We live with climate change. We live with environmental disaster. This is no longer a worst-case scenario for our children to inherit. It’s real.
Which is why it’s nice to share some positive environmental news from time to time. Reforested areas of Benin are seeing the return of endangered species to regenerated wilderness. A triumphant return of, amongst others, monkeys.
(Not a triumphant return of The Monkees, you understand. That would not be triumphant at all. The Monkees were crap, are crap, and will always be crap. No dressing of arch irony, tongue-in-heavily-bearded-cheek or nostalgia-tinged cultural reappraisal will EVER alter that. So don’t try.)
During the last twenty years, scientists worked hard to protect and restore the scattered patches of a dilapidated forest and its surroundings of agricultural and fallow vegetation in southern Benin.
With the help of their locally recruited assistants, Peter Neuenschwander, International Institute of Tropical Agriculture, Benin, and Aristide Adomou, University of Abomey-Calavi, Benin, successfully thinned out the alien timber growing there and introduced 253 species, whose seeds and plantlets they had managed to collect from the last remnants of the original forest. Their research article is published in the open access journal Nature Conservation.
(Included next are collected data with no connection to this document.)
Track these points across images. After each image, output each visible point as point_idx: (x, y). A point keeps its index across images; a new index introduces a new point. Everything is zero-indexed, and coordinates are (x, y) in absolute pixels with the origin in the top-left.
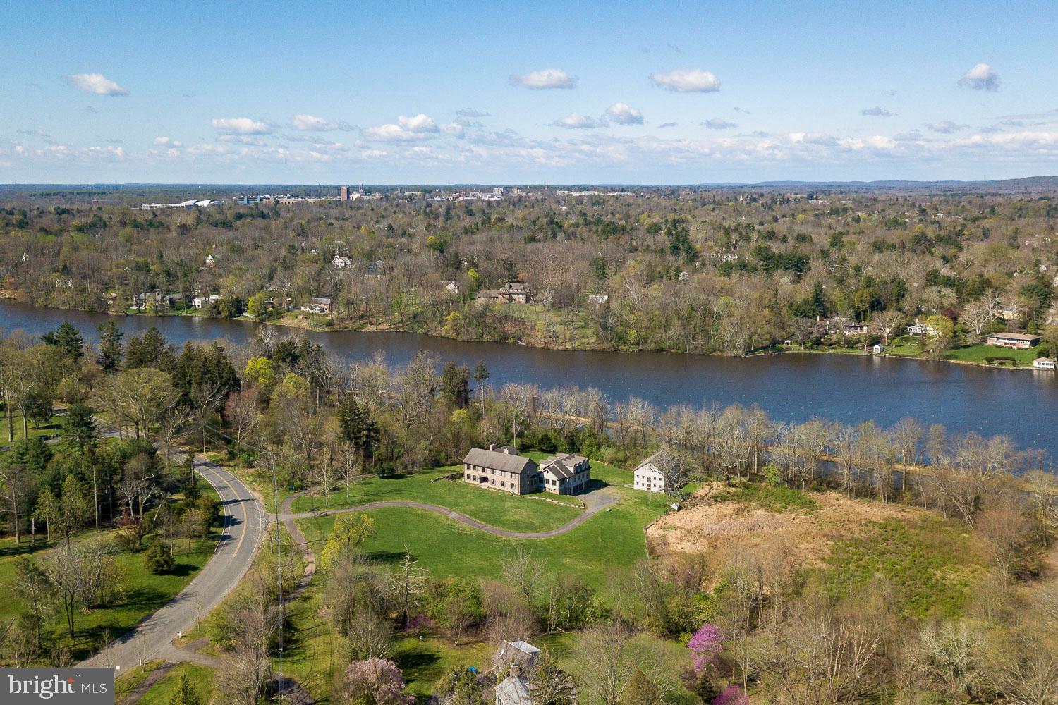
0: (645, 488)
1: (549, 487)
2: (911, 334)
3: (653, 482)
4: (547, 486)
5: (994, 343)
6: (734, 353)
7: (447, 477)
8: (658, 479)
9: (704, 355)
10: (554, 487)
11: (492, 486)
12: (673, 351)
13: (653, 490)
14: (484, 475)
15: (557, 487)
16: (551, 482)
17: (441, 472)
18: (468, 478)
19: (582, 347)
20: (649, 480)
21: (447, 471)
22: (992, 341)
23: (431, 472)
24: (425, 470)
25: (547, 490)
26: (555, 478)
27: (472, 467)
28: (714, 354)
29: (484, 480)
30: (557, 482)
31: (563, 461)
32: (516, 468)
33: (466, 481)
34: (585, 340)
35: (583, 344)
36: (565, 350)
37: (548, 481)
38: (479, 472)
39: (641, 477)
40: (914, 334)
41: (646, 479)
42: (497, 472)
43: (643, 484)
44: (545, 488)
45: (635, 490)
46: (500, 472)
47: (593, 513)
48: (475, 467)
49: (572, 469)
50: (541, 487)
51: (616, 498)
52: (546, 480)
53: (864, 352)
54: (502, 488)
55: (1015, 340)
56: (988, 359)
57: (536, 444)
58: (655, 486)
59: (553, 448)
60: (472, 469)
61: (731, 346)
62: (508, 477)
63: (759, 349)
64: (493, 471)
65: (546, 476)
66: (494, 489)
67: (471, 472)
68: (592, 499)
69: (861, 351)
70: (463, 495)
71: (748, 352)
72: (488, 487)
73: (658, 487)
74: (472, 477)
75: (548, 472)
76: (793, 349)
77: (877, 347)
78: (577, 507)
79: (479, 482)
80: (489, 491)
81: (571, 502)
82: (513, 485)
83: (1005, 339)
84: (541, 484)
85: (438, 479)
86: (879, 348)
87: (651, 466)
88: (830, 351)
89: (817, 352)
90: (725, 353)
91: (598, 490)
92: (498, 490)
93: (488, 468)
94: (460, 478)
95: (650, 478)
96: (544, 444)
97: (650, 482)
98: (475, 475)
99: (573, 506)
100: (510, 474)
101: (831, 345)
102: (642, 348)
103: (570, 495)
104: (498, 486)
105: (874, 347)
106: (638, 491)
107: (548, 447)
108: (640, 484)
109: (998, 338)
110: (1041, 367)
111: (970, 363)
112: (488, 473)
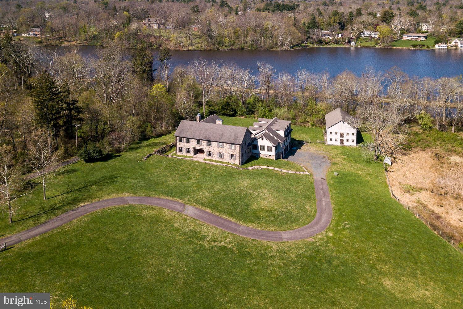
0: (338, 143)
1: (264, 154)
2: (363, 37)
3: (346, 137)
4: (261, 152)
6: (284, 48)
7: (158, 152)
8: (350, 134)
9: (267, 50)
10: (269, 153)
11: (209, 158)
12: (249, 49)
13: (346, 144)
14: (198, 147)
15: (273, 153)
16: (266, 148)
17: (149, 146)
18: (181, 150)
19: (198, 49)
20: (342, 135)
21: (156, 144)
23: (140, 147)
24: (133, 146)
25: (262, 156)
26: (270, 145)
27: (184, 140)
28: (272, 50)
29: (197, 151)
30: (274, 149)
31: (272, 127)
32: (236, 138)
33: (178, 154)
34: (198, 45)
37: (263, 148)
38: (193, 145)
39: (334, 134)
40: (365, 37)
41: (339, 135)
42: (215, 144)
43: (336, 140)
44: (259, 154)
45: (329, 146)
46: (217, 143)
47: (324, 179)
48: (188, 140)
49: (282, 134)
50: (256, 154)
51: (324, 157)
52: (261, 146)
53: (347, 45)
54: (220, 160)
55: (417, 36)
56: (412, 46)
57: (219, 109)
58: (347, 140)
59: (234, 112)
60: (184, 141)
61: (283, 44)
62: (227, 149)
63: (295, 46)
64: (209, 143)
65: (260, 142)
66: (211, 160)
67: (184, 145)
68: (305, 161)
69: (344, 45)
70: (186, 174)
71: (291, 48)
72: (204, 159)
73: (350, 141)
74: (185, 149)
75: (263, 139)
76: (310, 46)
77: (353, 43)
78: (302, 173)
79: (194, 155)
80: (209, 164)
81: (292, 168)
82: (232, 156)
83: (412, 36)
84: (255, 151)
85: (150, 155)
86: (354, 43)
87: (344, 123)
88: (329, 46)
89: (323, 46)
90: (279, 49)
91: (300, 148)
92: (218, 162)
93: (203, 140)
94: (169, 150)
95: (343, 134)
96: (227, 109)
97: (343, 137)
98: (188, 148)
99: (298, 173)
100: (228, 145)
101: (328, 43)
102: (233, 48)
103: (282, 158)
104: (215, 157)
105: (352, 43)
106: (332, 145)
107: (230, 111)
108: (333, 140)
109: (408, 36)
110: (441, 48)
111: (404, 48)
112: (203, 145)
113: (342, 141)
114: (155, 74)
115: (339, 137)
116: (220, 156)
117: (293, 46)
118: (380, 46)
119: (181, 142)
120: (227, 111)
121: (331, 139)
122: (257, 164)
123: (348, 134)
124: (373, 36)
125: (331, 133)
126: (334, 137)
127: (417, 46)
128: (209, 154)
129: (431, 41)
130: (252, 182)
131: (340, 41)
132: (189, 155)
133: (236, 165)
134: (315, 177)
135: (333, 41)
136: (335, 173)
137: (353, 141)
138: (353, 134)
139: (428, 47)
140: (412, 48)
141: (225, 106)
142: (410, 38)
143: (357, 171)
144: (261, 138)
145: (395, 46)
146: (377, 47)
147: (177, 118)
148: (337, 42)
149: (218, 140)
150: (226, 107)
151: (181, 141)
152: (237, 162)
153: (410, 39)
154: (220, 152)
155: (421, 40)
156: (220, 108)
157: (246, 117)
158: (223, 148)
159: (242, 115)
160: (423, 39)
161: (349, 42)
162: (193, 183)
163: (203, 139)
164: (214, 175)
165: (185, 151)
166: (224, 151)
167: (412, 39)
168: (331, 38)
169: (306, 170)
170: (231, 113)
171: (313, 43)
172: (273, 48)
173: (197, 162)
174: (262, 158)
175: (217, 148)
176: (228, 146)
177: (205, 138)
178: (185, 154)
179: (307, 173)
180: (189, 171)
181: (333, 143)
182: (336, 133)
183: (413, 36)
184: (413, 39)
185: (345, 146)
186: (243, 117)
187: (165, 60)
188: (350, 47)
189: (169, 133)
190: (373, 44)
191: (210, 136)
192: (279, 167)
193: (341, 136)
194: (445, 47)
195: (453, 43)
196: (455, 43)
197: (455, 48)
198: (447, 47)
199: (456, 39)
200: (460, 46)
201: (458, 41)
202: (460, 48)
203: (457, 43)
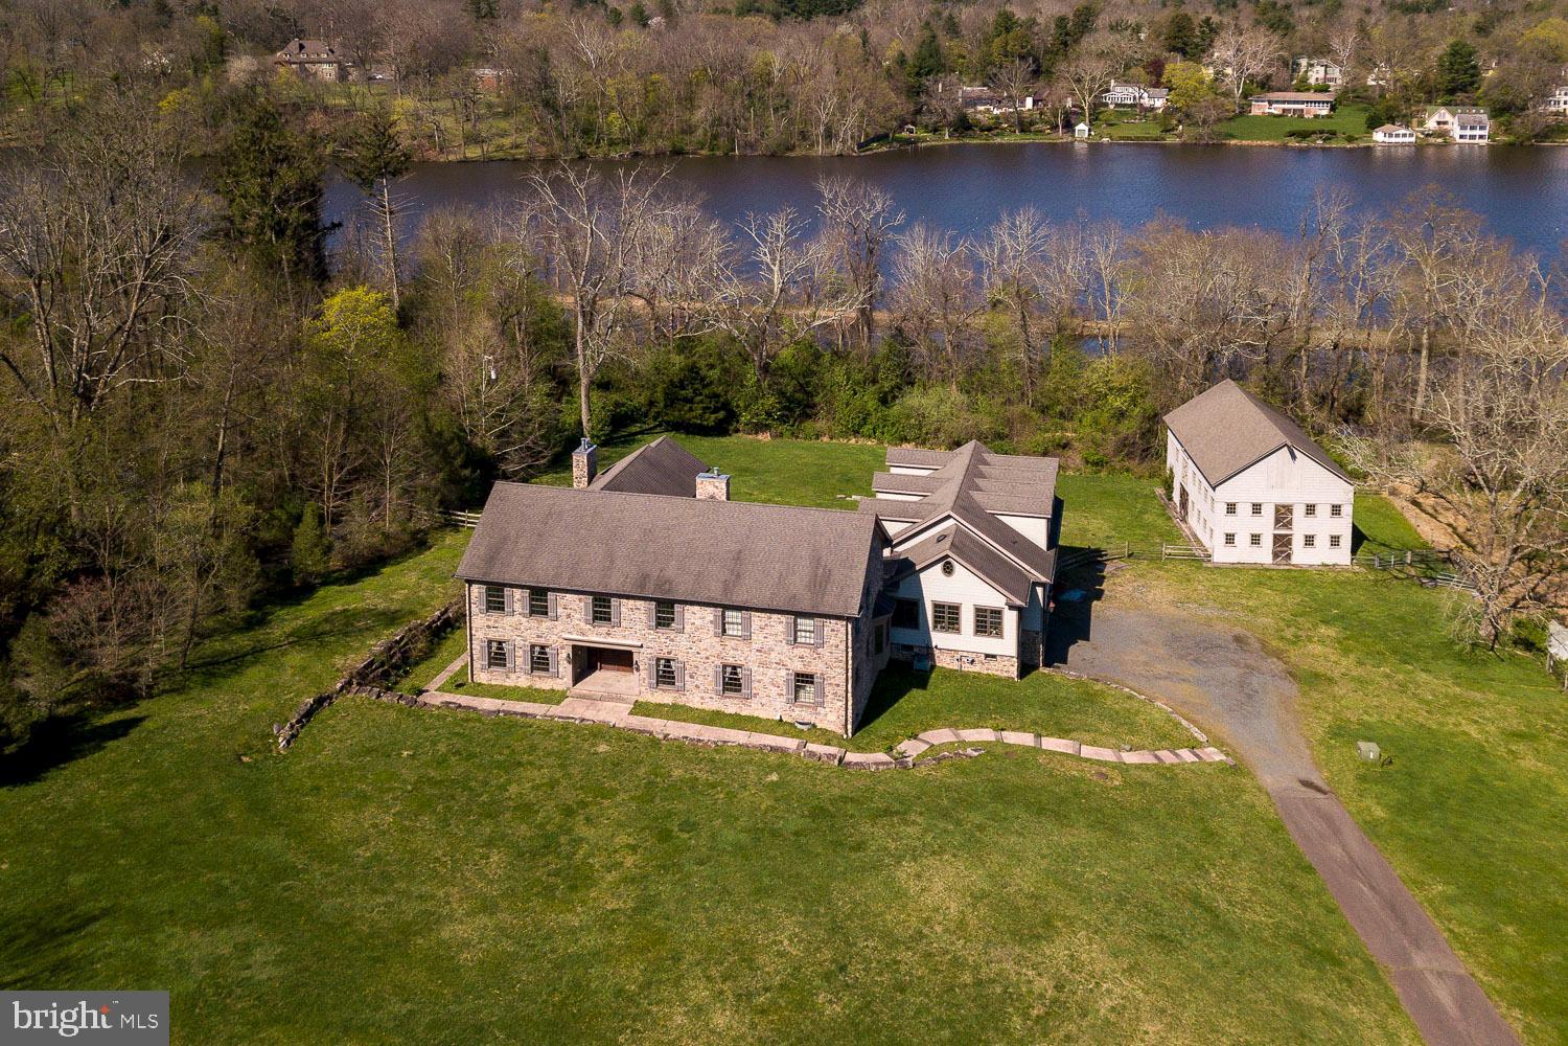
0: (1264, 555)
1: (954, 647)
2: (1112, 107)
3: (1300, 526)
4: (939, 639)
5: (1267, 110)
6: (837, 148)
7: (363, 677)
8: (1323, 511)
9: (773, 155)
10: (987, 644)
11: (665, 697)
12: (703, 152)
13: (1301, 556)
14: (598, 636)
15: (1007, 644)
16: (967, 619)
17: (312, 637)
18: (497, 658)
19: (500, 155)
20: (1283, 515)
21: (348, 626)
22: (1259, 108)
23: (257, 653)
24: (216, 645)
25: (943, 661)
26: (994, 598)
27: (518, 599)
28: (793, 154)
30: (1010, 620)
31: (975, 495)
32: (820, 580)
33: (482, 678)
34: (507, 142)
35: (500, 148)
36: (465, 162)
37: (948, 616)
38: (570, 624)
39: (1244, 510)
40: (1117, 105)
41: (1269, 513)
42: (697, 619)
43: (1256, 539)
44: (928, 652)
45: (1220, 569)
46: (709, 614)
47: (1318, 789)
48: (539, 600)
49: (1035, 531)
50: (909, 648)
51: (1238, 639)
52: (938, 607)
53: (1061, 137)
54: (731, 706)
55: (1303, 102)
56: (1292, 134)
57: (651, 403)
58: (1309, 540)
59: (721, 414)
60: (517, 606)
61: (829, 135)
62: (771, 642)
63: (873, 140)
64: (665, 612)
65: (935, 587)
66: (677, 712)
67: (516, 627)
68: (1160, 668)
69: (1053, 136)
70: (549, 844)
71: (860, 146)
72: (640, 709)
73: (1322, 541)
74: (520, 653)
75: (948, 570)
76: (929, 139)
77: (1082, 128)
78: (1186, 755)
79: (578, 678)
80: (680, 747)
81: (1125, 726)
82: (803, 679)
83: (1284, 102)
84: (904, 636)
85: (320, 702)
86: (1087, 128)
87: (1294, 457)
88: (998, 140)
89: (975, 142)
90: (819, 150)
91: (1099, 595)
92: (715, 718)
93: (628, 597)
94: (428, 654)
95: (1288, 509)
96: (690, 401)
97: (1288, 525)
98: (542, 641)
99: (1167, 757)
100: (779, 624)
101: (989, 130)
102: (641, 149)
103: (1047, 664)
104: (701, 693)
105: (1077, 128)
106: (1237, 569)
107: (704, 409)
108: (1243, 540)
109: (1271, 103)
110: (1394, 140)
111: (1267, 143)
112: (632, 627)
113: (1282, 544)
114: (334, 245)
115: (1266, 526)
116: (732, 681)
117: (868, 142)
118: (1180, 136)
119: (495, 615)
120: (691, 410)
121: (1230, 539)
122: (936, 719)
123: (1310, 509)
124: (1146, 102)
125: (1231, 508)
126: (1243, 524)
127: (1314, 137)
128: (666, 674)
129: (1352, 119)
130: (977, 878)
131: (1032, 123)
132: (544, 683)
133: (827, 737)
134: (1268, 780)
135: (1007, 121)
136: (1362, 744)
137: (1335, 541)
138: (1336, 510)
139: (1350, 139)
140: (1293, 143)
141: (683, 388)
142: (1276, 109)
143: (1451, 720)
144: (939, 567)
145: (1233, 137)
146: (1170, 140)
147: (458, 462)
148: (1024, 125)
149: (716, 594)
150: (688, 393)
151: (495, 603)
152: (832, 717)
153: (1276, 112)
154: (731, 661)
155: (1316, 116)
156: (659, 395)
157: (781, 435)
158: (747, 638)
159: (759, 428)
160: (1325, 111)
161: (1069, 126)
162: (608, 922)
163: (627, 590)
164: (730, 835)
165: (519, 661)
166: (754, 656)
167: (1284, 110)
168: (996, 112)
169: (1202, 738)
170: (711, 419)
171: (935, 130)
172: (792, 148)
173: (600, 732)
174: (949, 675)
175: (709, 641)
176: (781, 628)
177: (643, 586)
178: (521, 680)
179: (1214, 755)
180: (569, 812)
181: (1243, 553)
182: (1257, 509)
183: (1289, 102)
184: (1289, 110)
185: (1302, 571)
186: (765, 437)
187: (382, 175)
188: (1072, 143)
189: (419, 542)
190: (1156, 132)
191: (670, 573)
192: (1063, 732)
193: (1277, 521)
194: (1407, 140)
195: (1431, 124)
196: (1439, 123)
197: (1440, 140)
198: (1413, 139)
199: (1443, 110)
200: (1456, 132)
201: (1448, 117)
202: (1458, 140)
203: (1445, 123)
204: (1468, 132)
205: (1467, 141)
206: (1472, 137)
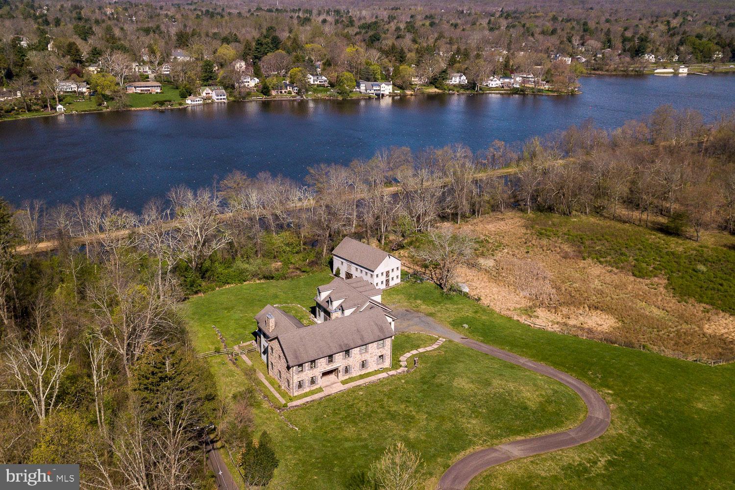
0: (385, 286)
2: (61, 93)
3: (391, 275)
5: (135, 91)
11: (349, 376)
13: (392, 283)
14: (329, 367)
18: (300, 386)
22: (131, 90)
33: (298, 394)
42: (355, 352)
43: (382, 281)
46: (358, 349)
53: (50, 113)
55: (149, 87)
56: (155, 103)
62: (373, 350)
64: (347, 353)
66: (352, 379)
67: (306, 374)
69: (46, 112)
77: (59, 108)
81: (423, 340)
83: (141, 87)
86: (62, 108)
87: (390, 257)
88: (21, 117)
89: (9, 119)
99: (438, 344)
101: (10, 111)
108: (380, 284)
109: (135, 88)
110: (195, 103)
111: (147, 108)
112: (340, 361)
113: (387, 281)
118: (107, 108)
119: (300, 373)
121: (377, 283)
123: (393, 270)
125: (377, 276)
126: (380, 279)
127: (166, 103)
128: (347, 370)
129: (171, 93)
132: (314, 388)
133: (386, 370)
134: (457, 341)
135: (15, 105)
137: (398, 277)
138: (397, 269)
139: (178, 104)
140: (158, 107)
142: (138, 90)
145: (131, 106)
146: (104, 110)
148: (26, 107)
149: (360, 343)
151: (300, 370)
152: (387, 364)
153: (138, 92)
154: (363, 360)
155: (157, 93)
158: (367, 352)
159: (197, 292)
160: (159, 91)
167: (141, 90)
169: (435, 336)
175: (358, 357)
176: (376, 346)
177: (342, 348)
178: (307, 390)
179: (443, 339)
181: (380, 287)
182: (382, 274)
183: (143, 87)
184: (144, 90)
185: (391, 287)
188: (56, 116)
190: (94, 106)
191: (346, 342)
193: (386, 276)
194: (200, 102)
195: (204, 94)
196: (207, 94)
197: (210, 101)
198: (202, 102)
199: (207, 88)
200: (215, 97)
201: (210, 91)
202: (216, 101)
203: (209, 94)
204: (219, 97)
205: (220, 101)
206: (221, 99)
Today, the rehabilitated forest in Drabo harbours about 600 species of plants and constitutes a sanctuary for many animals, including the critically endangered and endemic red-bellied monkey.
Over the course of the last two decades, pantropical weedy species declined, while West-African forest species increased in numbers. Of the former, fifty-two species, mostly trees, shrubs and lianas, are listed as threatened – more than those in any other existing forest in Benin. Furthermore, some of the critically endangered species amongst them can be found exclusively in the last small, often sacred forests in Benin, which while covering merely 0.02% of the national territory, harbour 64% of all critically endangered plant species.
“The biodiversity richness of the rehabilitated forests of Drabo now rivals that of natural rainforest remnants of the region,” note the authors.
The newly restored forest in Drabo is relatively easy to access due to its proximity to large towns. It is intended to become an educational and research centre maintained by the International Institute of Tropical Agriculture. In fact, it already serves as an exemplary forest in the region.
With their initiative, the scientists and their followers demonstrate that by involving local communities and taking their customs into consideration, the safety of exposed precious ecosystems, even if located in a densely populated area, can be effectively assured.